Records to process:
····················

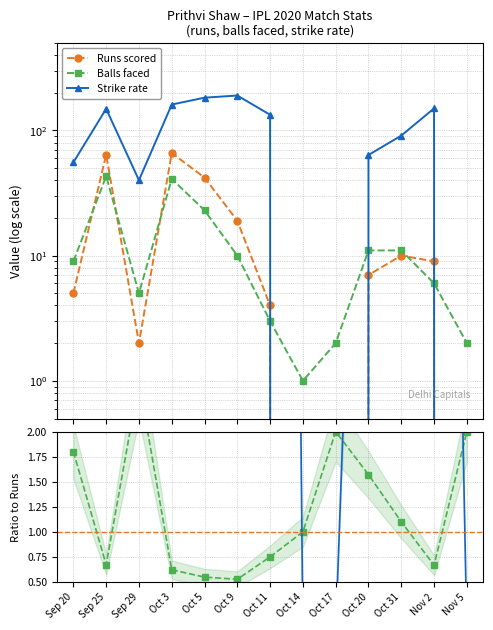

At how many categories does at least one series exceed 3?

10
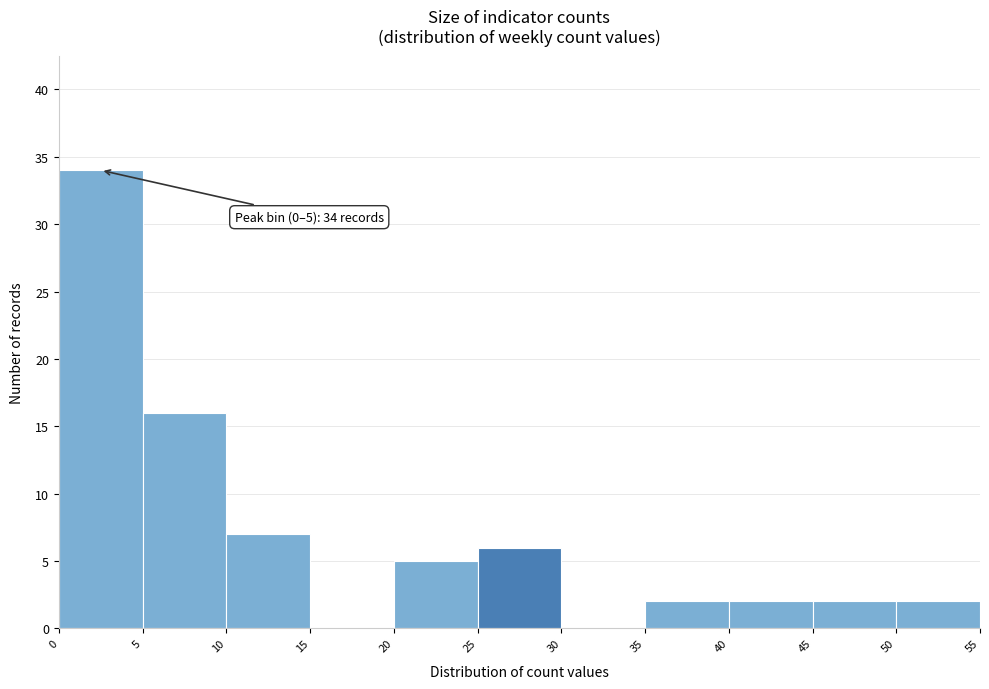

Over which range of the x-axis is the bar tallest?

0 to 5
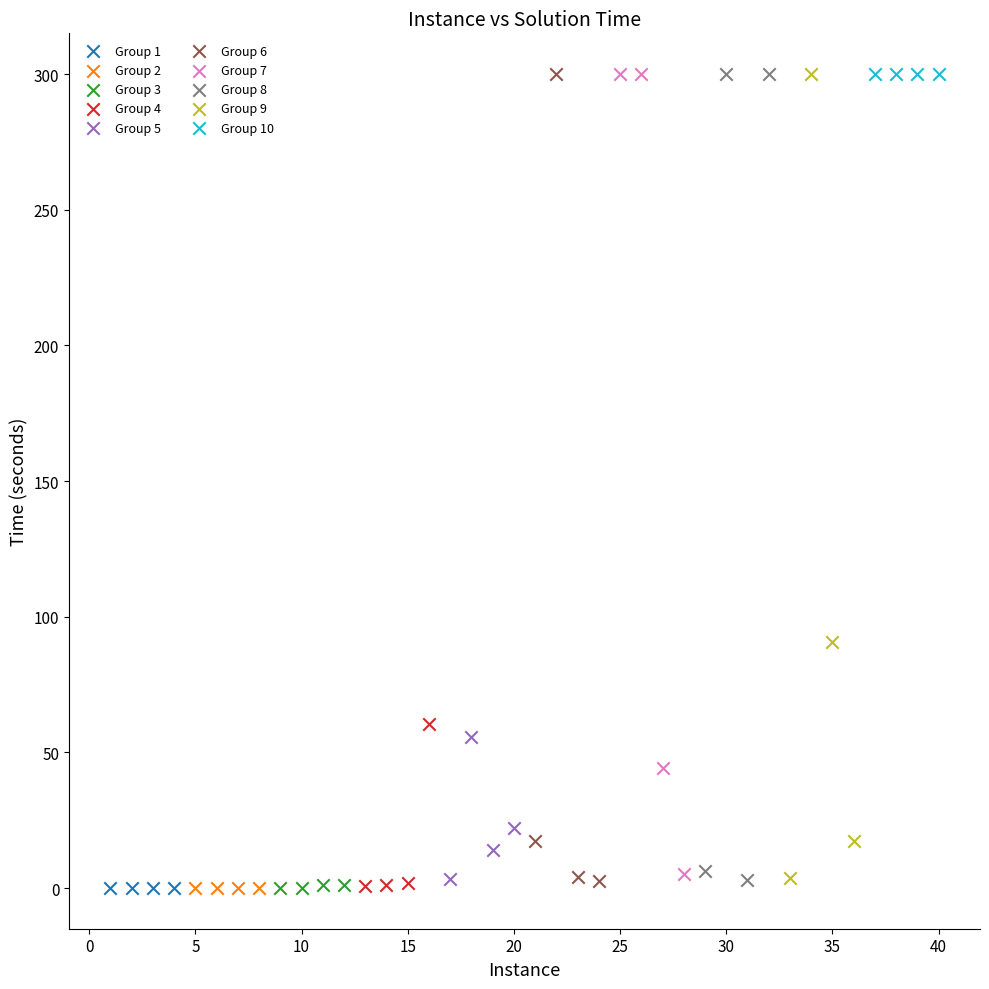

What are all the series names shown in the legend?

Group 1, Group 2, Group 3, Group 4, Group 5, Group 6, Group 7, Group 8, Group 9, Group 10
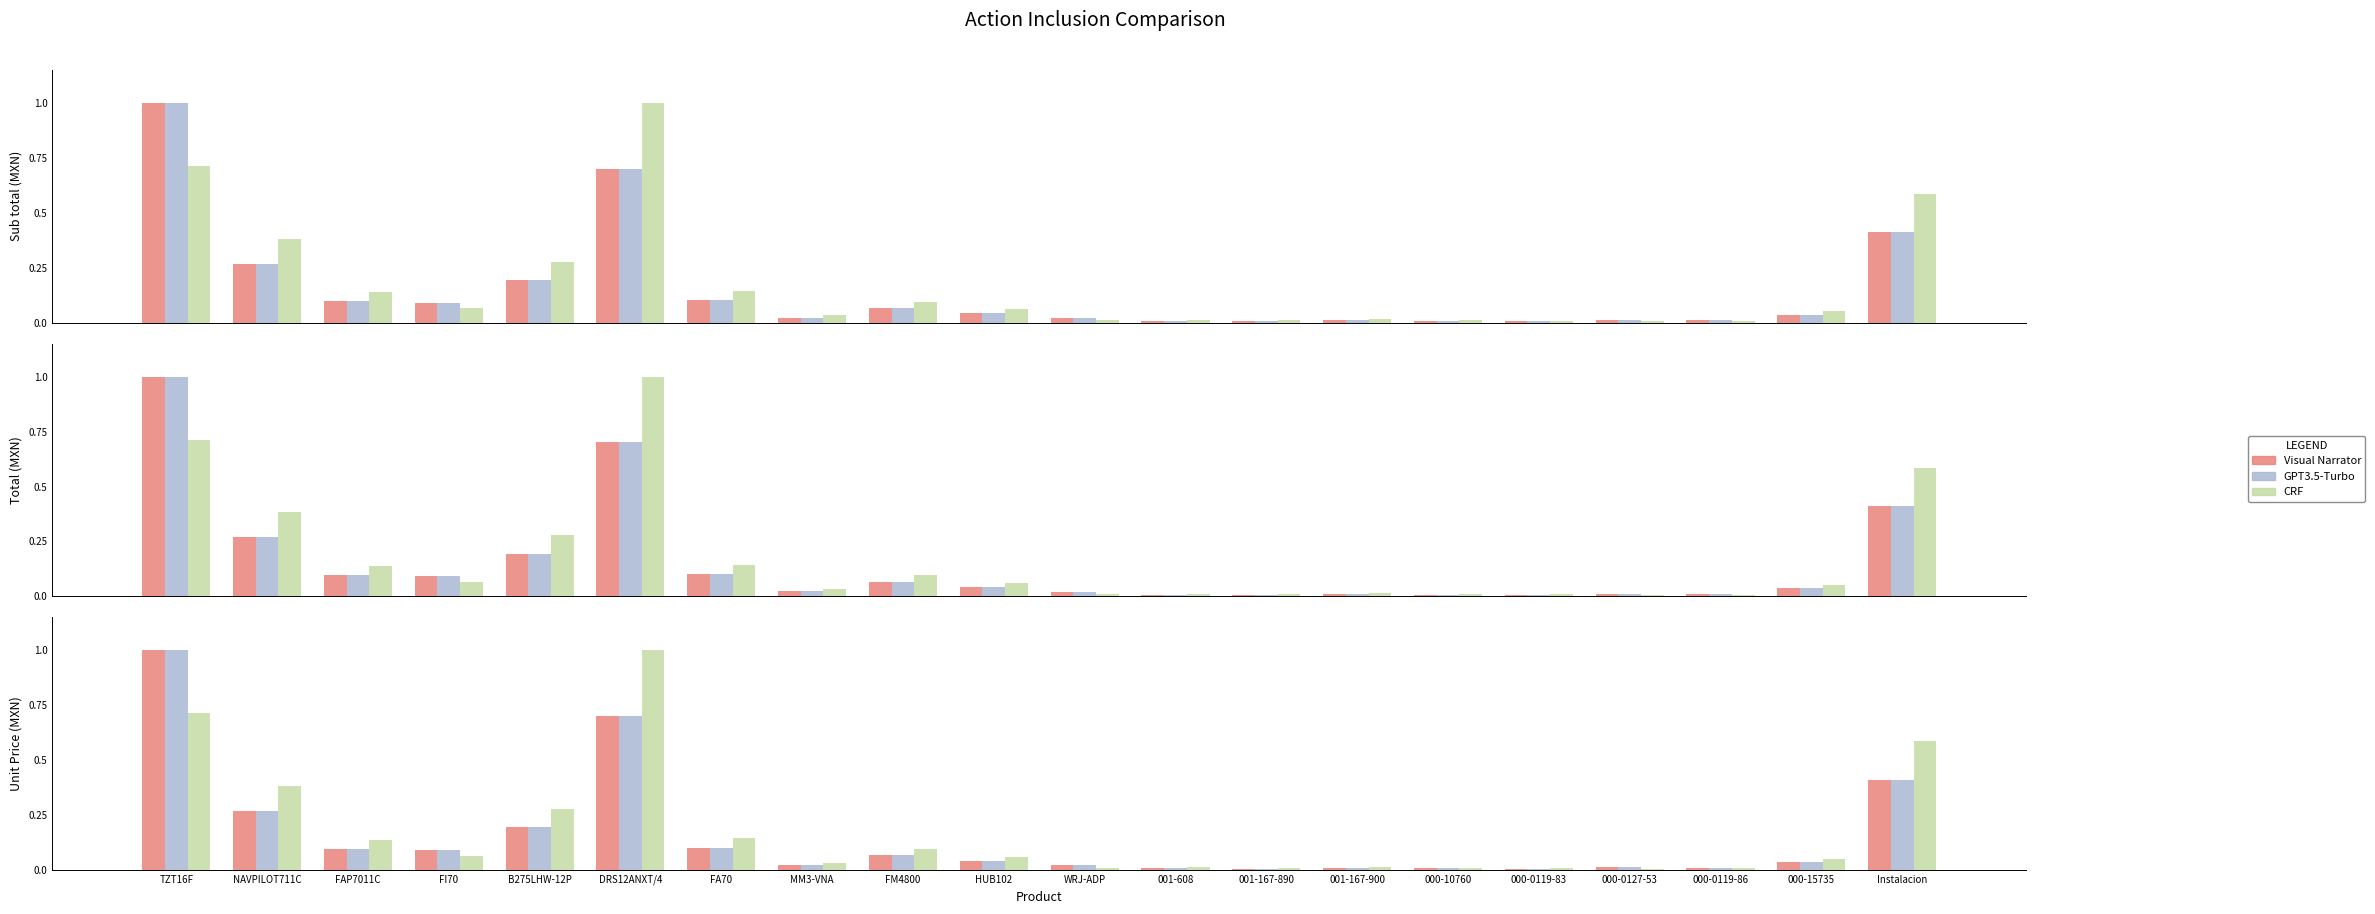

At which category is the sum across all series the highest?

TZT16F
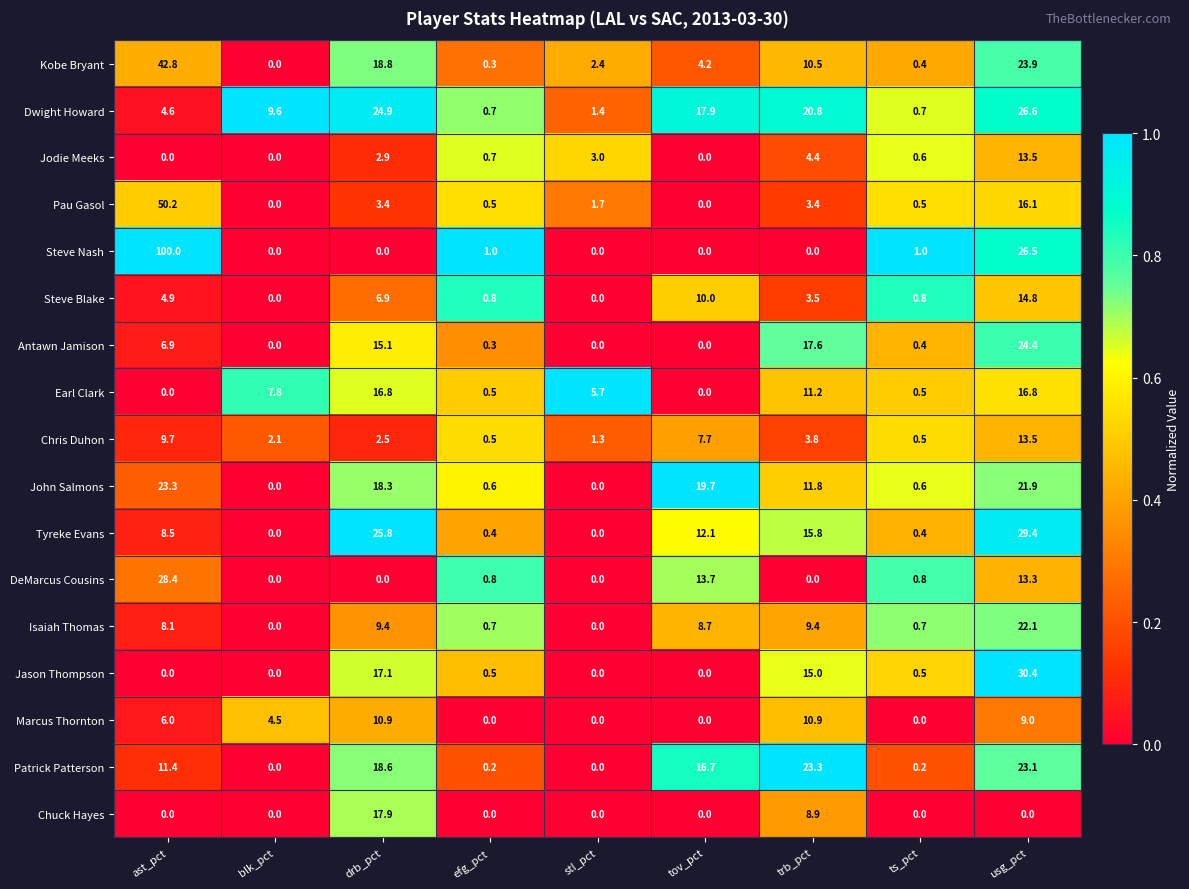

Which category has the lowest value in the Kobe Bryant series?

blk_pct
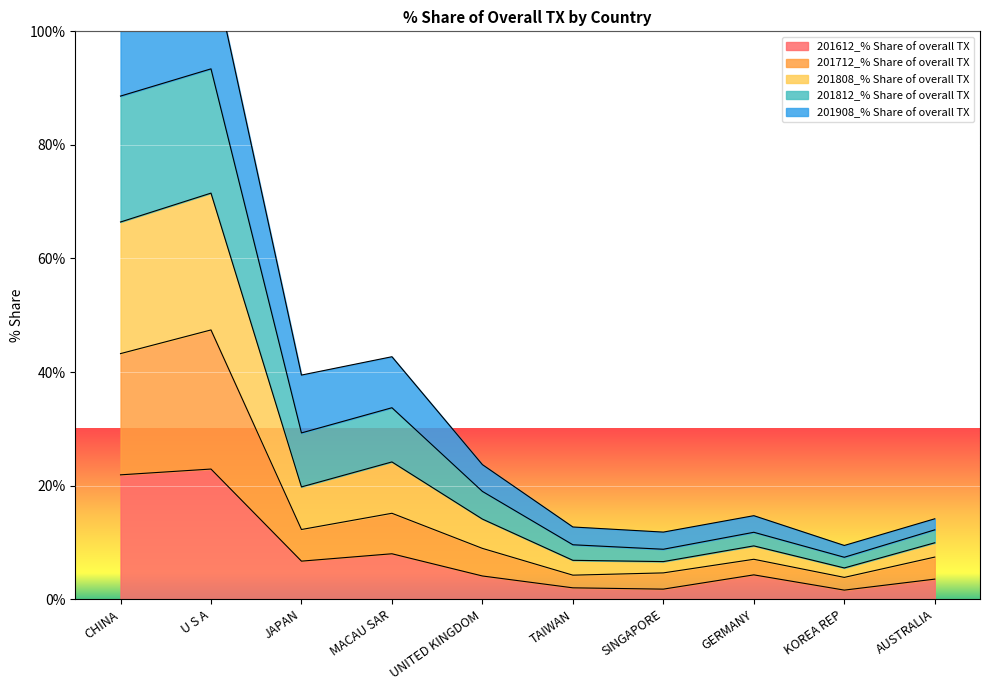

What is the maximum value for 201612_% Share of overall TX?

22.9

····················

Copy every line of the material above that contains the word "series".

At how many categories does at least one series exceed 3?
What are all the series names shown in the legend?
At which category is the sum across all series the highest?
Which category has the lowest value in the Kobe Bryant series?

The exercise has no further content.